Local versus general anesthesia for transcatheter aortic valve implantation (TAVR) – systematic review and meta-analysis
1 The Heart Hospital, University College London Hospitals, London, UK
2 Division of Cardiology, Yale Medical School, New Haven, CT, USA
3 Department of Cardiology, St. Paul’s Hospital, University of British Columbia, Vancouver, BC, Canada
4 Department of Cardiology, University Hospital Geneva HUGE, Geneva, Switzerland
5 Department of Cardiology, Kantonsspital Luzern, Lucerne, Switzerland
6 Department of Medical Statistics, London School of Hygiene and Tropical Medicine London, London, UK
7 Division of Anesthesiology, Brighton and Sussex University Hospital, Brighton, UK
8 Department of Cardiothoracic Surgery, King’s College Hospital, London, UK
9 Division of Cardiology, Brighton and Sussex University Hospital, Brighton, UK
BMC Medicine 2014, 12:41 doi:10.1186/1741-7015-12-41Published: 10 March 2014
The hypothesis of this study was that local anesthesia with monitored anesthesia care (MAC) is not harmful in comparison to general anesthesia (GA) for patients undergoing Transcatheter Aortic Valve Implantation (TAVR).
TAVR is a rapidly spreading treatment option for severe aortic valve stenosis. Traditionally, in most centers, this procedure is done under GA, but more recently procedures with MAC have been reported.

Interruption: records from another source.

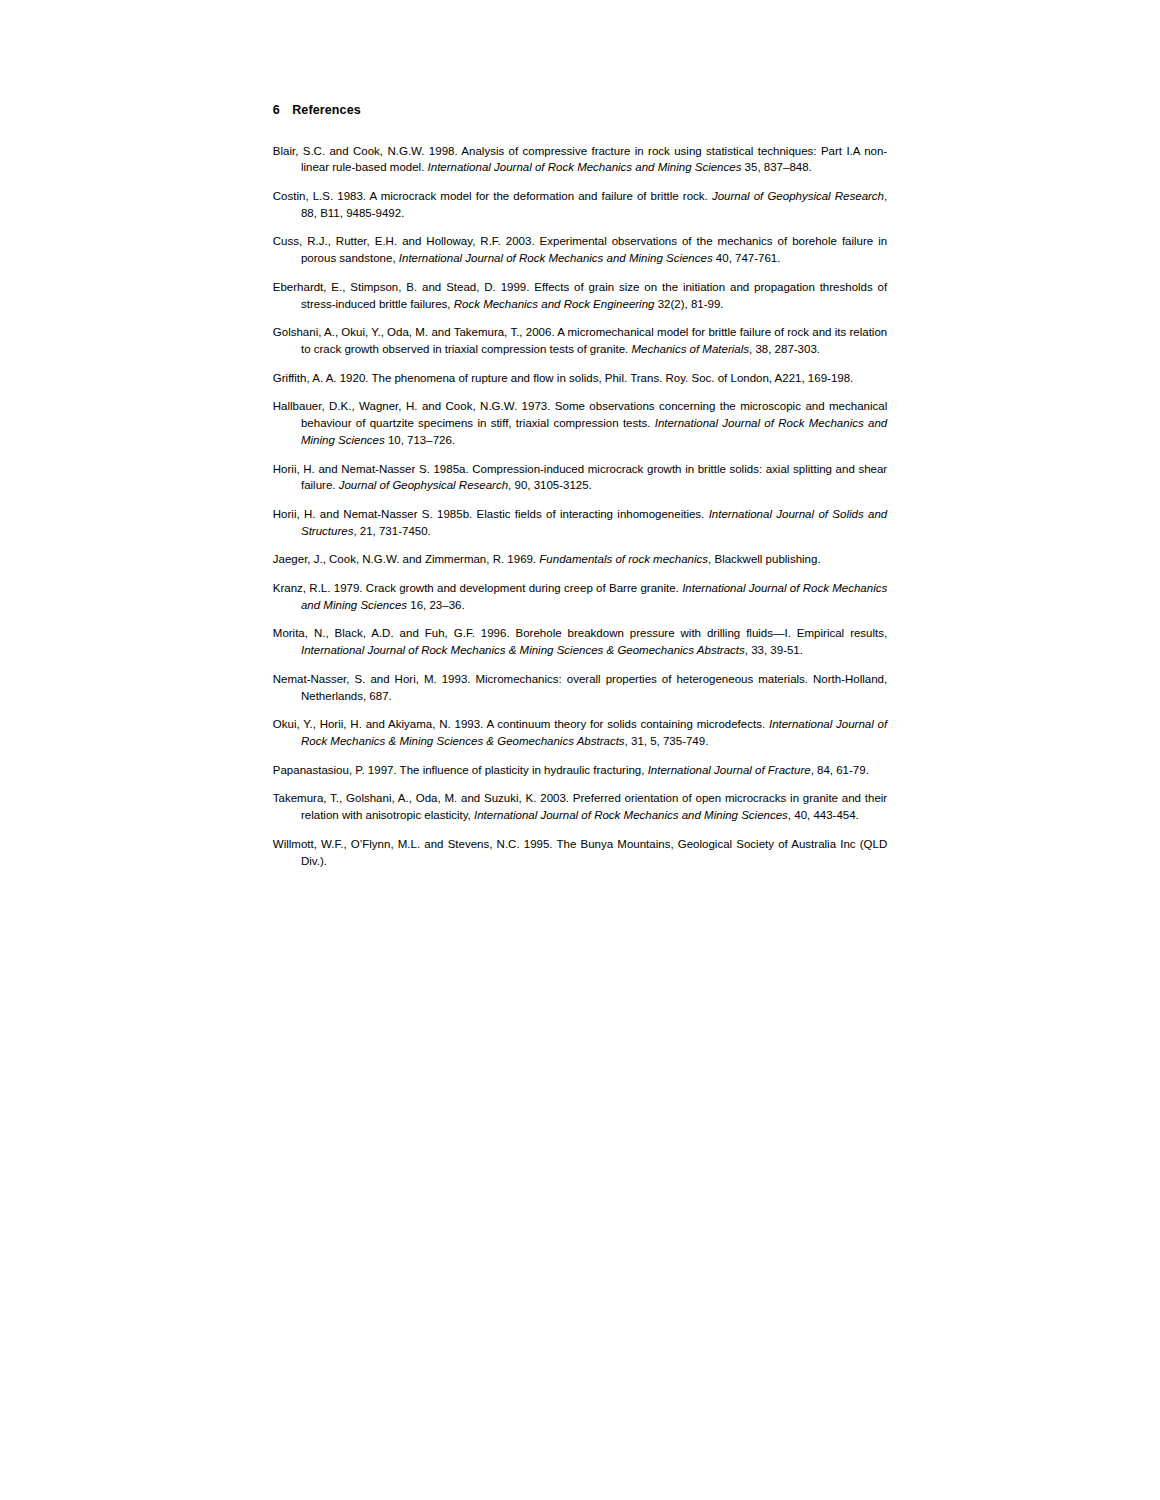6 References
Blair, S.C. and Cook, N.G.W. 1998. Analysis of compressive fracture in rock using statistical techniques: Part I.A non-linear rule-based model. International Journal of Rock Mechanics and Mining Sciences 35, 837–848.
Costin, L.S. 1983. A microcrack model for the deformation and failure of brittle rock. Journal of Geophysical Research, 88, B11, 9485-9492.
Cuss, R.J., Rutter, E.H. and Holloway, R.F. 2003. Experimental observations of the mechanics of borehole failure in porous sandstone, International Journal of Rock Mechanics and Mining Sciences 40, 747-761.
Eberhardt, E., Stimpson, B. and Stead, D. 1999. Effects of grain size on the initiation and propagation thresholds of stress-induced brittle failures, Rock Mechanics and Rock Engineering 32(2), 81-99.
Golshani, A., Okui, Y., Oda, M. and Takemura, T., 2006. A micromechanical model for brittle failure of rock and its relation to crack growth observed in triaxial compression tests of granite. Mechanics of Materials, 38, 287-303.
Griffith, A. A. 1920. The phenomena of rupture and flow in solids, Phil. Trans. Roy. Soc. of London, A221, 169-198.
Hallbauer, D.K., Wagner, H. and Cook, N.G.W. 1973. Some observations concerning the microscopic and mechanical behaviour of quartzite specimens in stiff, triaxial compression tests. International Journal of Rock Mechanics and Mining Sciences 10, 713–726.
Horii, H. and Nemat-Nasser S. 1985a. Compression-induced microcrack growth in brittle solids: axial splitting and shear failure. Journal of Geophysical Research, 90, 3105-3125.
Horii, H. and Nemat-Nasser S. 1985b. Elastic fields of interacting inhomogeneities. International Journal of Solids and Structures, 21, 731-7450.
Jaeger, J., Cook, N.G.W. and Zimmerman, R. 1969. Fundamentals of rock mechanics, Blackwell publishing.
Kranz, R.L. 1979. Crack growth and development during creep of Barre granite. International Journal of Rock Mechanics and Mining Sciences 16, 23–36.
Morita, N., Black, A.D. and Fuh, G.F. 1996. Borehole breakdown pressure with drilling fluids—I. Empirical results, International Journal of Rock Mechanics & Mining Sciences & Geomechanics Abstracts, 33, 39-51.
Nemat-Nasser, S. and Hori, M. 1993. Micromechanics: overall properties of heterogeneous materials. North-Holland, Netherlands, 687.
Okui, Y., Horii, H. and Akiyama, N. 1993. A continuum theory for solids containing microdefects. International Journal of Rock Mechanics & Mining Sciences & Geomechanics Abstracts, 31, 5, 735-749.
Papanastasiou, P. 1997. The influence of plasticity in hydraulic fracturing, International Journal of Fracture, 84, 61-79.
Takemura, T., Golshani, A., Oda, M. and Suzuki, K. 2003. Preferred orientation of open microcracks in granite and their relation with anisotropic elasticity, International Journal of Rock Mechanics and Mining Sciences, 40, 443-454.
Willmott, W.F., O’Flynn, M.L. and Stevens, N.C. 1995. The Bunya Mountains, Geological Society of Australia Inc (QLD Div.).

This is a systematic review and meta-analysis comparing MAC versus GA in patients undergoing transfemoral TAVR. Trials were identified through a literature search covering publications from 1 January 2005 through 31 January 2013. The main outcomes of interest of this literature meta-analysis were 30-day overall mortality, cardiac-/procedure-related mortality, stroke, myocardial infarction, sepsis, acute kidney injury, procedure time and duration of hospital stay. A random effects model was used to calculate the pooled relative risks (RR) with 95% confidence intervals.
Seven observational studies and a total of 1,542 patients were included in this analysis. None of the studies were randomized. Compared to GA, MAC was associated with a shorter hospital stay (-3.0 days (-5.0 to -1.0); P = 0.004) and a shorter procedure time (MD -36.3 minutes (-58.0 to -15.0 minutes); P <0.001). Overall 30-day mortality was not significantly different between MAC and GA (RR 0.77 (0.38 to 1.56); P = 0.460), also cardiac- and procedure-related mortality was similar between both groups (RR 0.90 (0.34 to 2.39); P = 0.830).
These data did not show a significant difference in short-term outcomes for MAC or GA in TAVR. MAC may be associated with reduced procedural time and shorter hospital stay. Now randomized trials are needed for further evaluation of MAC in the setting of TAVR.